**** Übungstext

Aber der Sozialismus hat noch eine andere Voraussetzung: er setzt einen Staat voraus, der seinem Wesen nach fähig ist, die soziale Umwälzung durchzuführen. Diese Voraussetzung müssen gerade wir in Deutschösterreich wohl beachten. Denn noch stehen wir vor der großen Frage, ob unser Deutschösterreich ein Bestandteil der großen Deutschen Republik werden oder ob es sich mit Tschechen, Südslawen, Ungarn, Polen und Rumänen zu einem Staatenbund, einer „Donauföderation“, vereinigen soll. Von dieser Entscheidung hängt die Zukunft unserer Gesellschaftsverfassung zunächst ab.

Stellen wir uns einmal eine solche Föderation der Donauvölker vor! Wer sollte innerhalb dieser Föderation den Sozialismus durchführen? Die deutschösterreichische Regierung? Aber man kann sich nicht vorstellen, dass in einer und derselben Föderation, in einem und denselben Wirtschaftsgebiet ein sozialistisches Deutschösterreich mit kapitalistischen Nachbarstaaten vereinigt sein könnte. Oder soll die ganze Föderation gemeinsam den Weg zum Sozialismus gehen? Soll eine Bundesregierung, von all den vielen Nationen gemeinsam eingesetzt, die Sozialisierung durchführen? Die Sozialisierung setzt vor allem eine starke, einheitliche, handlungsfähige Regierung voraus, die von Widerstand der Kapitalisten und der Grundherren zu brechen, die sozialistische Organisation tatkräftig einheitlich, zielbewusst aufzubauen vermag. Die Bundesgewalt einer nur lockeren Föderation könnte diese gewaltige Aufgabe nie bewältigen. Unsere Eingliederung in eine Donauföderation würde uns als oden Weg zum Sozialismus für lange Zeit sperren.

Ganz anders sind unsere Aussichten, wenn Deutschösterreich zu einem Gliedstaat der großen Deutschen Republik wird. Die große Deutsche Republik wird kein lockere Staatenbund sein, sondern ein fest gefügter Bundesstaat mit starker einheitlicher Regierung und gemeinsamen gesetzgebenden Parlament; dort wird die starke Staatsgewalt vorhanden sein, die allen die Widerstände der Herrenklassen zu überwinden, die neue gesellschaftliche Organisation aufzurichten vermag. Und dass diese Staatsgewalt vom Wollen zum Sozialismus beherrscht sein wird, dafür bürgen uns die Zahl, die geistige Reife und die revolutionäre Entschlossenheit der deutschen Arbeiter. Der Anschluß an Deutschland bahnt uns also den Weg zum Sozialismus. Es ist die erste Voraussetzung zur Verwirklichung des Sozialismus. Darum muß der Kampf um den Sozialismus hierzulande zunächst geführt werden als ein Kampf um den Anschluß an Deutschland.

********

__Aufgaben__
A. Schreiben Sie aus dem Übungstext alles ab, von „Aber der Sozialismus“ bis hinunter zu „Gesellschaftsverfassung zunächst ab.“.
B. Mit welchen Völkern könnte sich Deutschösterreich laut dem Übungstext zu einer „Donauföderation“ zusammenschließen?
C. Führen Sie den Text über Deutschösterreichs Weg zum Sozialismus im Anschluss an seinen letzten Satz weiter.
Die Daten haben mit dem Übungstext nichts zu tun.

**** Zu prüfende Daten

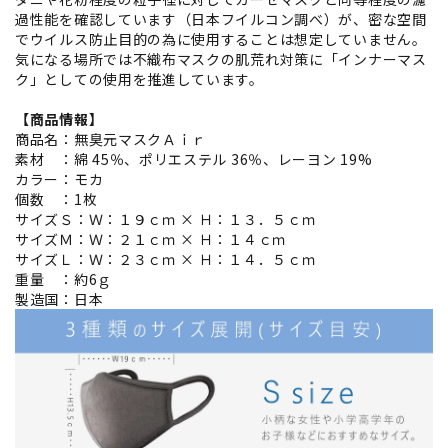
過性能を確認しています（日本フイルコン調べ）が、密な空間
でウイルス防止目的の為に使用することは想定していません。
気になる場所では不織布マスクの肌荒れ対策に「インナーマス
ク」としての使用を推進しています。
【商品情報】
商品名：無臭元マスクＡｉｒ
素材 ：綿 45％、ポリエステル 36％、レーヨン 19%
カラー：モカ
個数 ：1枚
サイズＳ：Ｗ：１９ｃｍ × Ｈ：１３．５ｃｍ
サイズＭ：Ｗ：２１ｃｍ × Ｈ：１４ｃｍ
サイズＬ：Ｗ：２３ｃｍ × Ｈ：１４．５ｃｍ
重量 ：約6ｇ
製造国：日本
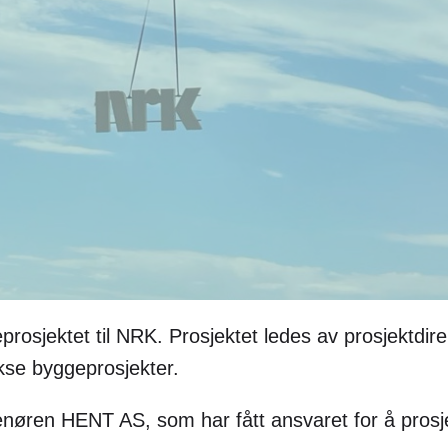
osjektet til NRK. Prosjektet ledes av prosjektdire
kse byggeprosjekter.
enøren HENT AS, som har fått ansvaret for å pros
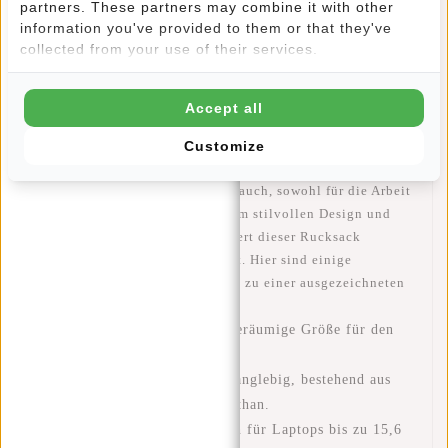
Eigenschaften
partners. These partners may combine it with other
information you've provided to them or that they've
Bewertungen
(0)
collected from your use of their services.
Artikelnummer::
51.144702
Accept all
Verfügbarkeit:
Auf Lager
Customize
De
New Rebels Otis - Sanford Backpack 20L
ist der ideale
Rucksack für den täglichen Gebrauch, sowohl für die Arbeit
als auch für die Schule. Mit einem stilvollen Design und
einem auffälligen Logo kombiniert dieser Rucksack
Funktionalität mit Langlebigkeit. Hier sind einige
Merkmale, die den Otis - Sanford zu einer ausgezeichneten
Wahl machen:
Maße
: 48x32x13 cm, eine geräumige Größe für den
täglichen Bedarf.
Material
: Hochwertig und langlebig, bestehend aus
95% Polyester und 5% Polyurethan.
Laptopfach
: Spezielles Fach für Laptops bis zu 15,6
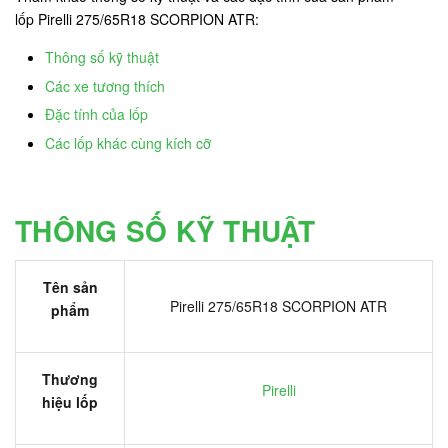
lốp Pirelli 275/65R18 SCORPION ATR:
Thông số kỹ thuật
Các xe tương thích
Đặc tính của lốp
Các lốp khác cùng kích cỡ
THÔNG SỐ KỸ THUẬT
Tên sản
Pirelli 275/65R18 SCORPION ATR
phẩm
Thương
Pirelli
hiệu lốp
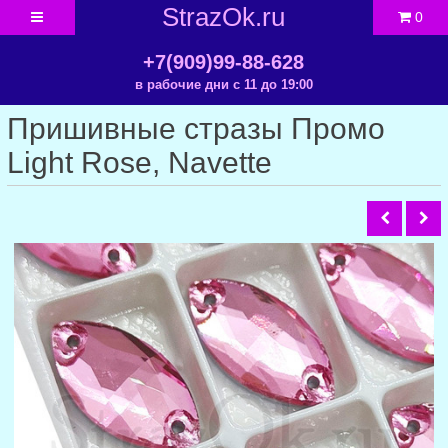
StrazOk.ru
0
+7(909)99-88-628
в рабочие дни с 11 до 19:00
Пришивные стразы Промо
Light Rose, Navette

********

__Lösungen nach Nummer__
A.
Aber der Sozialismus hat noch eine andere Voraussetzung: er setzt einen Staat voraus, der seinem Wesen nach fähig ist, die soziale Umwälzung durchzuführen. Diese Voraussetzung müssen gerade wir in Deutschösterreich wohl beachten. Denn noch stehen wir vor der großen Frage, ob unser Deutschösterreich ein Bestandteil der großen Deutschen Republik werden oder ob es sich mit Tschechen, Südslawen, Ungarn, Polen und Rumänen zu einem Staatenbund, einer „Donauföderation“, vereinigen soll. Von dieser Entscheidung hängt die Zukunft unserer Gesellschaftsverfassung zunächst ab.

B. Mit Tschechen, Südslawen, Ungarn, Polen und Rumänen.

C.
So haben wir gezeigt, wie wir zum Sozialismus kommen können und wollen. Aber freilich, der Weg zum Sozialismus, den wir beschrieben habe, ist nicht der einzige denkbare Weg. Der Sozialismus kann auch auf anderen Wegen kommen. Wenn unser Volk die Notwendigkeiten der Stunde nicht begreift, wenn sich die besitzenden Klassen dem Notwendigen und Unvermeidlichen widersetzen und die arbeitenden Volksmassen, beirrt und betört, ihr eigenes Interesse nicht erkennen und die politischen Machtmittel, die die demokratische Republik ihnen gegeben hat, nicht zu gebrauche verstehen, dann würde der Sozialismus freilich auf andere Weise kommen:

Nicht als das Ergebnis planmäßig aufbauender Arbeit, sondern als die Folge eines furchtbaren Sturmes, der zuerst alles zerstört, alles vernichtet, damit dann auf den Trümmern der alten Welt eine neue erstehe. Käme der Sozialismus auf diesem Wege, dann müssten wie alle ihn furchtbar teuer erkaufen: erkaufen mit Jahren des Bürgerkrieges, erkaufen mit ungeheuerlicher Zerstörung unserer Produktionsmittel, erkaufen mit noch vielen Jahren gesteigerten Elendes, mit noch viel schrecklicherer Not, als die ist, die der Krieg über uns gebracht hat. Der Sozialismus ist zur geschichtlichen Notwendigkeit geworden; kommen wird er auf jeden Fall. Fraglich ist nur, auf welchem Wege er kommen soll. Arbeiten wir alle daran, dass er komme, nicht als das Ergebnis verheerender Katastrophen, sondern als die Frucht zielbewusster Arbeit!